Is that slightly helpful? I hope it is.

Peace and love.

02 March 2010

The Power of Anastasia

Some random thoughts from the past few days...

As I'm beginning this post, the song "Journey to the Past" from 20th Century Fox's movie "Anastasia" is playing on my computer and I'm having one of those moments when the song from an animated movie suddenly seems impossibly pithy and apropos. The song is about a girl starting on her journey to find her family, her past, and, ultimately, her future. While I already know my family and my past, this "journey" of living in France is, surprisingly, helping me become more connected to both of them than I was before I left home.

Working to find ways to stay in touch with friends and family, dealing with the fact that I can't send a silly text to a friend when I trip or say something embarrassing so they can laugh with me, sharing my life at home with new friends in France and my life in France with old friends at home yet knowing neither group will ever fully understand the experience I describe...it's a fascinating experience.

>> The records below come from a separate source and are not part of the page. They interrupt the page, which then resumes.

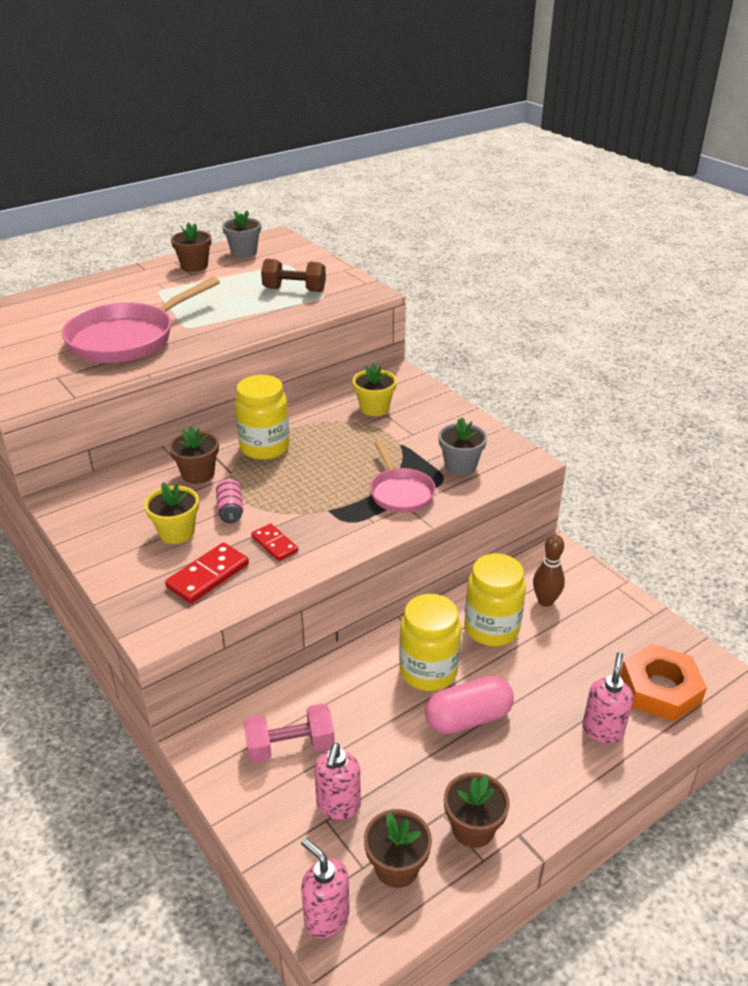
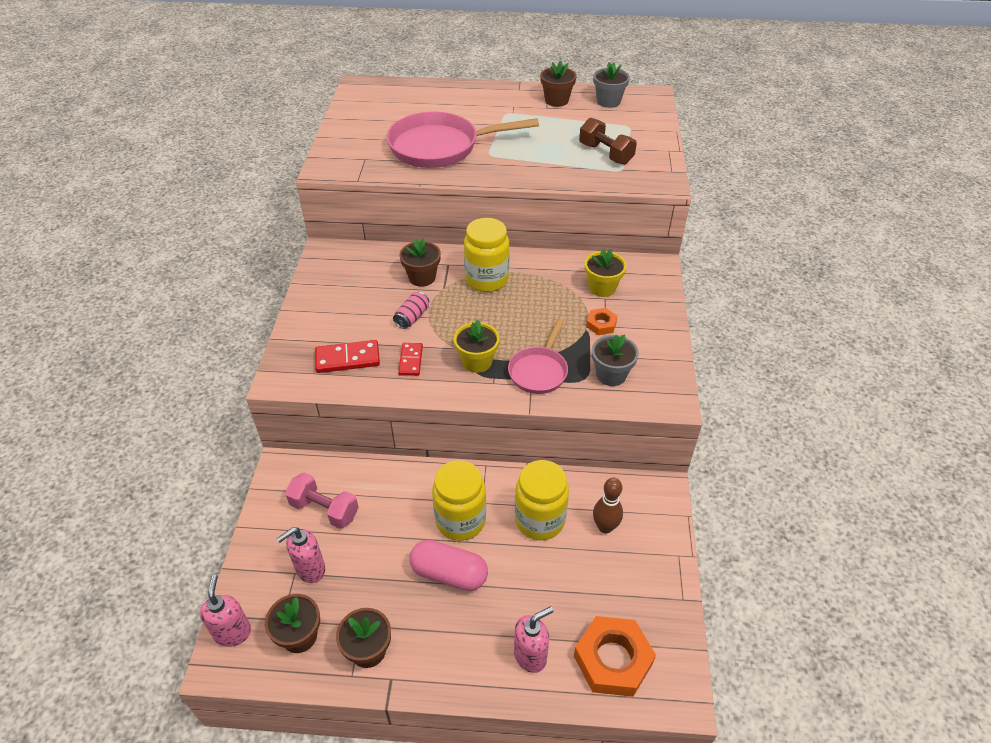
camera: 40 degrees right, 10 degrees up
yellow flower pot [144,482,199,544] -> yellow flower pot moved to [454,320,500,373]
none -> orange nut [586,308,617,335]

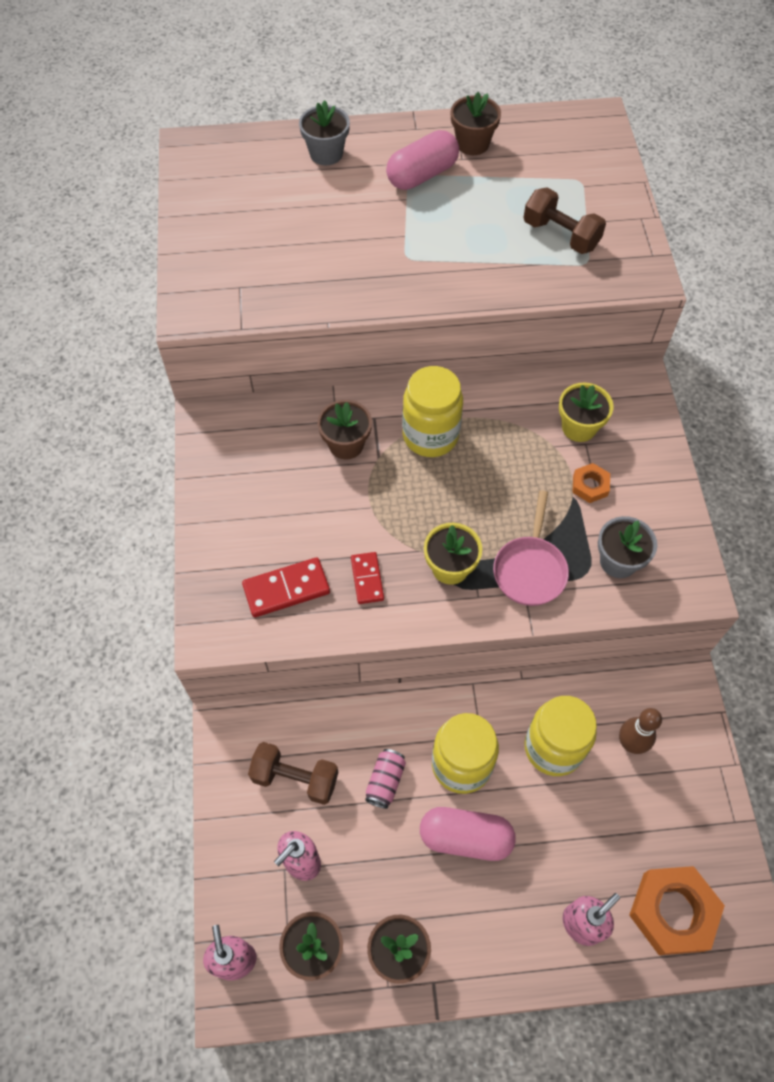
camera: 10 degrees left, 15 degrees up
pink dumbbell [285,472,359,529] -> brown dumbbell [248,742,338,805]
pink pan [386,112,539,168] -> none
pink can [393,292,429,329] -> pink can moved to [365,749,406,809]
grey flower pot [593,62,630,108] -> grey flower pot moved to [299,100,350,165]
none -> pink capsule [386,130,459,190]

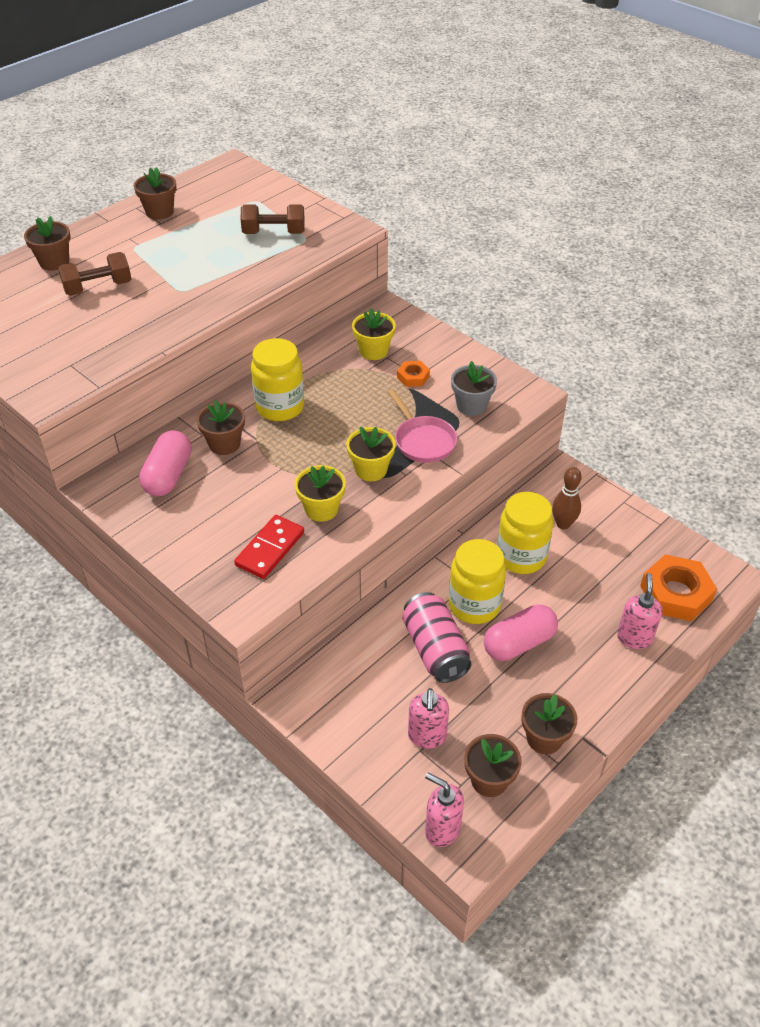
camera: 40 degrees left, 15 degrees down
brown dumbbell [248,742,338,805] -> brown dumbbell moved to [58,252,131,296]
grey flower pot [299,100,350,165] -> brown flower pot [24,216,70,271]
red domino [351,552,384,604] -> yellow flower pot [295,465,346,522]
pink can [365,749,406,809] -> pink can [402,592,472,683], size x1.82
pink capsule [386,130,459,190] -> pink capsule moved to [139,430,192,496]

Over the past few weeks I have received six packages, six cards, and countless emails, Facebook posts, and Facebook/Google/Skype chats that prove to me how very much I am loved. Each package, card, or internet conversation made me laugh, often times awkwardly aloud while alone in my room. Each explanation of the gifts sent made the gift even more precious than they were when I first opened them. Each bite of Reese's Peanut Butter Cups, each tiny explosion of flavor provided by American Skittles has been better than ever before due to the love that caused people to spend outrageous amounts of money on postage to get them here. It's been a great birthday.

I'm nearly 20% through my time in France, and I only started classes today. Has my French improved in my month without studies? Maybe. Have I made any astonishing discoveries or "found myself" during all this extra time I've had on my hands? Not really. Am I looking forward to the remaining 80%? Definitely. But, even more, I'm looking forward to the 101%, the day when I come home. However, if someone gave me a plane ticket to go home tomorrow, I wouldn't take it.

Cheese is truly delicious. Cheese, bread, and apples. As much as I loved all three foods before I got to France, I think it's safe to say these are now my three favorite foods. Put them together and it's my favorite breakfast or lunch. Wine, while enjoyable, is better suited to my tastes when it's served in a glass bottle with a cork and paired with comfortable, thought-provoking, amiable conversations than when it comes in a plastic bottle with a twist-off lid. [Notable note: the wine in the plastic bottle was not actually mine. But, I tried some.]